---------- Extracted data ----------

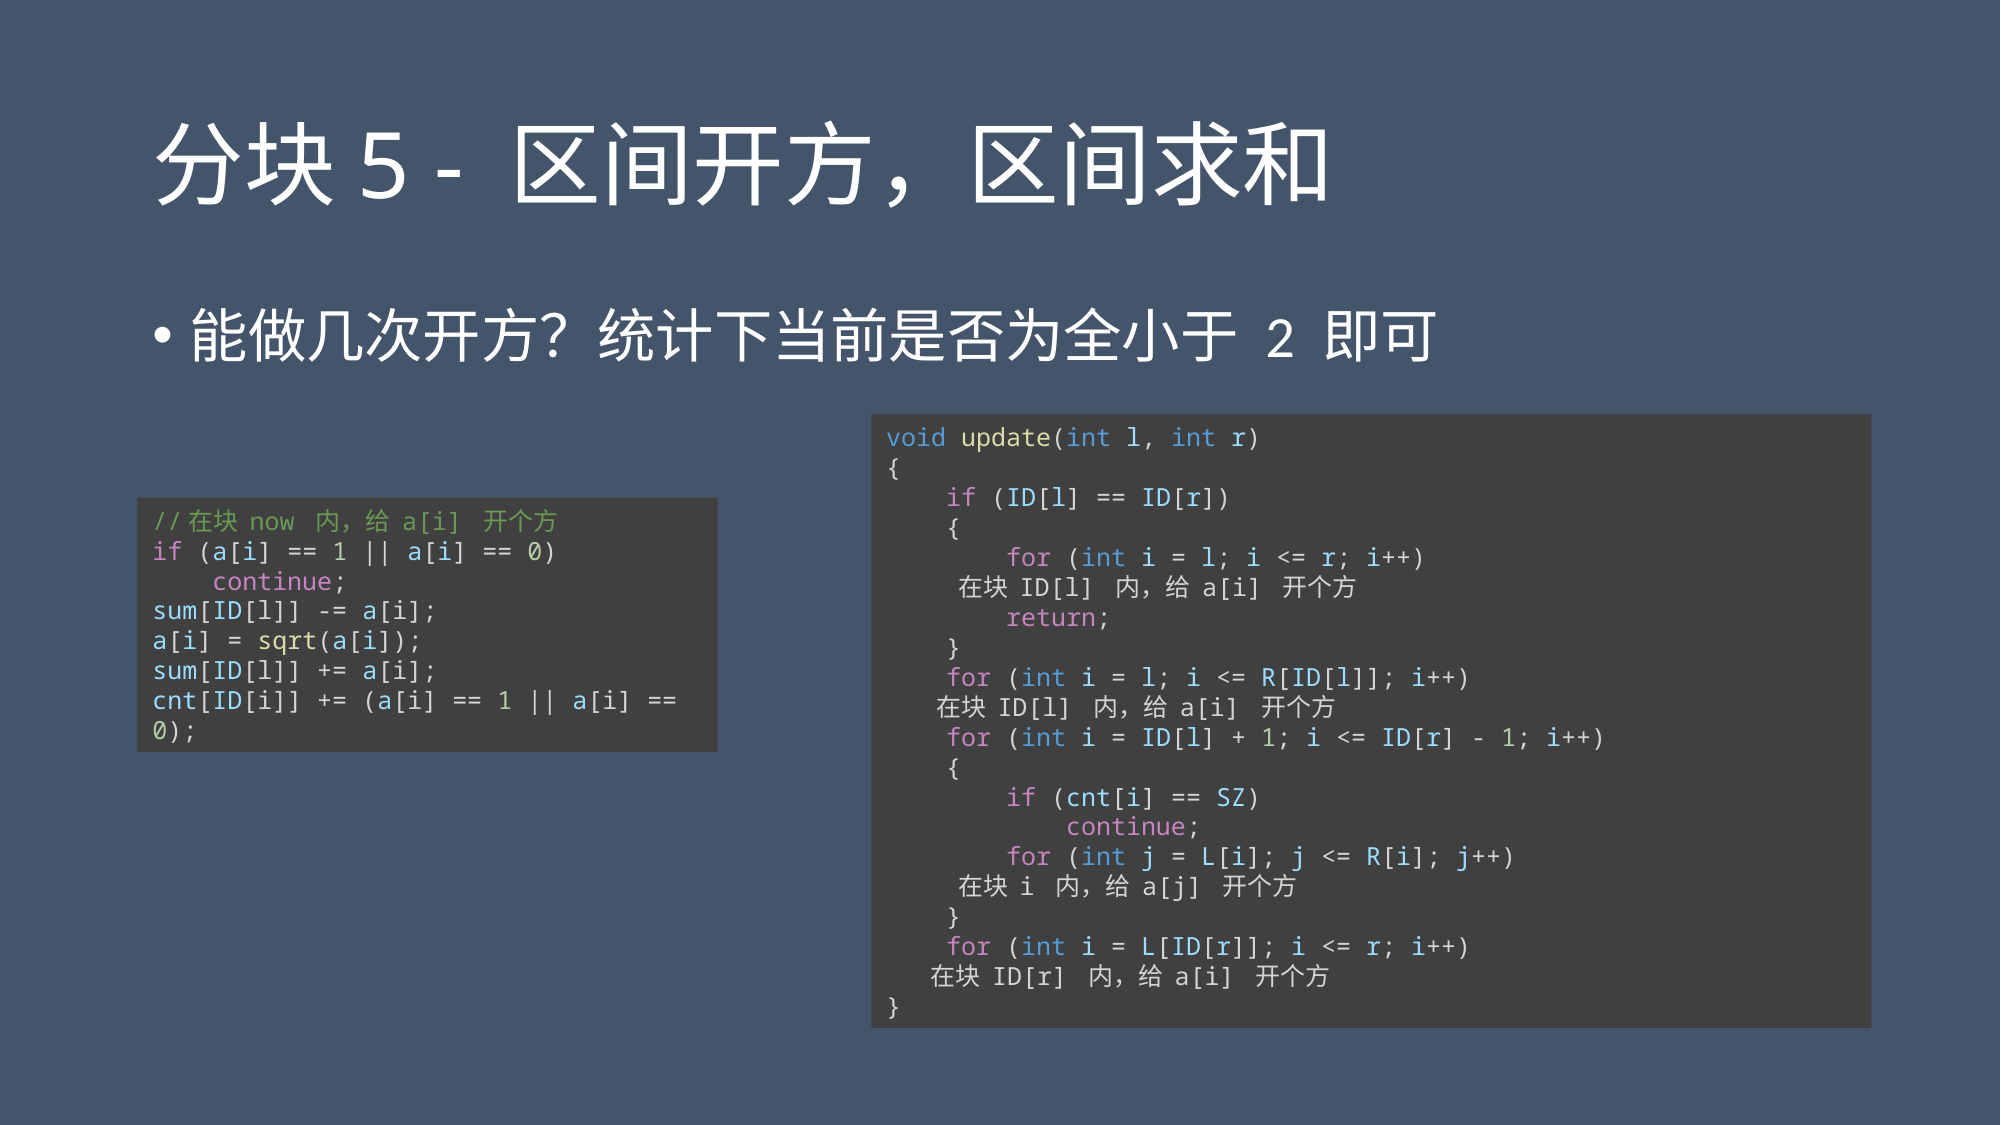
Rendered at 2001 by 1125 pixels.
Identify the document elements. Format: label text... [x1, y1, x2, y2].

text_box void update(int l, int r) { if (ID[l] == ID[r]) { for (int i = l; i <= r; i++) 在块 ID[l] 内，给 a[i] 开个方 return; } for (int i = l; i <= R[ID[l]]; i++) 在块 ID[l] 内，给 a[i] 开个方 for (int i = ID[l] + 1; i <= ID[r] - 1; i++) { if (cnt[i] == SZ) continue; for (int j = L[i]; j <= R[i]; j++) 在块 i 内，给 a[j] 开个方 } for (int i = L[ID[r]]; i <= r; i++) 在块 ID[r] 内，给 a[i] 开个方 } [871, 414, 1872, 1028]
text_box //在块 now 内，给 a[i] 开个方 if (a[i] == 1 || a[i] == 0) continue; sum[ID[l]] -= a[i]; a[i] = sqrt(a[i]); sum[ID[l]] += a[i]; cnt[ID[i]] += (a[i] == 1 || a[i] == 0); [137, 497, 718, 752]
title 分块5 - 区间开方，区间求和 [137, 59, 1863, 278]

----------

Instructions for the task » Print the records verbatim, without pictures.

Output of the task »
Rendered at 2001 by 1125 pixels.
Identify the document elements. Format: label text... [x1, y1, x2, y2].

text_box void update(int l, int r) { if (ID[l] == ID[r]) { for (int i = l; i <= r; i++) 在块 ID[l] 内，给 a[i] 开个方 return; } for (int i = l; i <= R[ID[l]]; i++) 在块 ID[l] 内，给 a[i] 开个方 for (int i = ID[l] + 1; i <= ID[r] - 1; i++) { if (cnt[i] == SZ) continue; for (int j = L[i]; j <= R[i]; j++) 在块 i 内，给 a[j] 开个方 } for (int i = L[ID[r]]; i <= r; i++) 在块 ID[r] 内，给 a[i] 开个方 } [871, 414, 1872, 1028]
text_box //在块 now 内，给 a[i] 开个方 if (a[i] == 1 || a[i] == 0) continue; sum[ID[l]] -= a[i]; a[i] = sqrt(a[i]); sum[ID[l]] += a[i]; cnt[ID[i]] += (a[i] == 1 || a[i] == 0); [137, 497, 718, 752]
title 分块5 - 区间开方，区间求和 [137, 59, 1863, 278]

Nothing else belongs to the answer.